_Excerpt provided_

This month, Nature magazine published the findings of a study carried out on hominid fossils found between 2007 and 2009 in the Turkana Basin in Kenya/Ethiopia by a mother-daughter-led team: we’re talking about paleoanthropologists Meave and Louise Leakey. It turns out that there were two hitherto unheard-of Homo species alive at the same time as our Homo erectus ancestors! The fact that only our Homo sapiens species survived all the way to 2015 makes us look pretty lonely, so it’s a warm and fuzzy feeling to know we had company (with whom we perhaps could not breed, though) back then.
Northern Kenya and Southern Ethiopia share the Turkana Basin, and these fossils were discovered East of the modern Lake Turkana – also called the Jade Sea for its beautiful dark green colour:
But halt! Before you think there were only two women paleoanthropologists in the Leakey family, Mary Leakey forces to begin this story at the beginning:
Mary Leakey (1913–1996), was a British paleoanthropologist. She worked with Louis Leakey (husband), a founder of research institutes and projects, who seems to have been a visionary, but also worked at the excavation sites where Mary was regularly digging.

_Records supplied_

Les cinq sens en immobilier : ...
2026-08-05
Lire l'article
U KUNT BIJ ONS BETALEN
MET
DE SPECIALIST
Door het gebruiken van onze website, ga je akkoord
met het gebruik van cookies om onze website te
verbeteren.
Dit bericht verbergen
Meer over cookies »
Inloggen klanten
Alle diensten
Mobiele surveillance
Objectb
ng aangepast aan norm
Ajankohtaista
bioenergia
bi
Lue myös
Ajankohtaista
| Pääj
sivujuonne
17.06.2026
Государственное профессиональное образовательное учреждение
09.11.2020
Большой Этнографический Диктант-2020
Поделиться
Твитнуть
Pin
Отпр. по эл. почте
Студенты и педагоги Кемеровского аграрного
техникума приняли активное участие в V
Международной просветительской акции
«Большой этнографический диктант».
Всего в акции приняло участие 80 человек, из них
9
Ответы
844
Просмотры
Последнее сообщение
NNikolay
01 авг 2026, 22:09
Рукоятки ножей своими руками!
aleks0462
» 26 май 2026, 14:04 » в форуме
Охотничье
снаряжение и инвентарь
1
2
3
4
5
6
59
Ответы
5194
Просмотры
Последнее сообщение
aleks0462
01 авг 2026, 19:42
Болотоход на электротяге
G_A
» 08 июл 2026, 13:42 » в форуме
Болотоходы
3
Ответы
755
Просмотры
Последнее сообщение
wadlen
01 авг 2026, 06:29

_What you need to do_
(1) In the piece about the Leakey fossil finds, what other name is given for Lake Turkana?
(2) From the piece about the Leakey fossil finds, copy word for word the passage starting with "This month, Nature" and going on through "though) back then.".

_Answers to this exercise_
(1) The Jade Sea.

(2)
This month, Nature magazine published the findings of a study carried out on hominid fossils found between 2007 and 2009 in the Turkana Basin in Kenya/Ethiopia by a mother-daughter-led team: we’re talking about paleoanthropologists Meave and Louise Leakey. It turns out that there were two hitherto unheard-of Homo species alive at the same time as our Homo erectus ancestors! The fact that only our Homo sapiens species survived all the way to 2015 makes us look pretty lonely, so it’s a warm and fuzzy feeling to know we had company (with whom we perhaps could not breed, though) back then.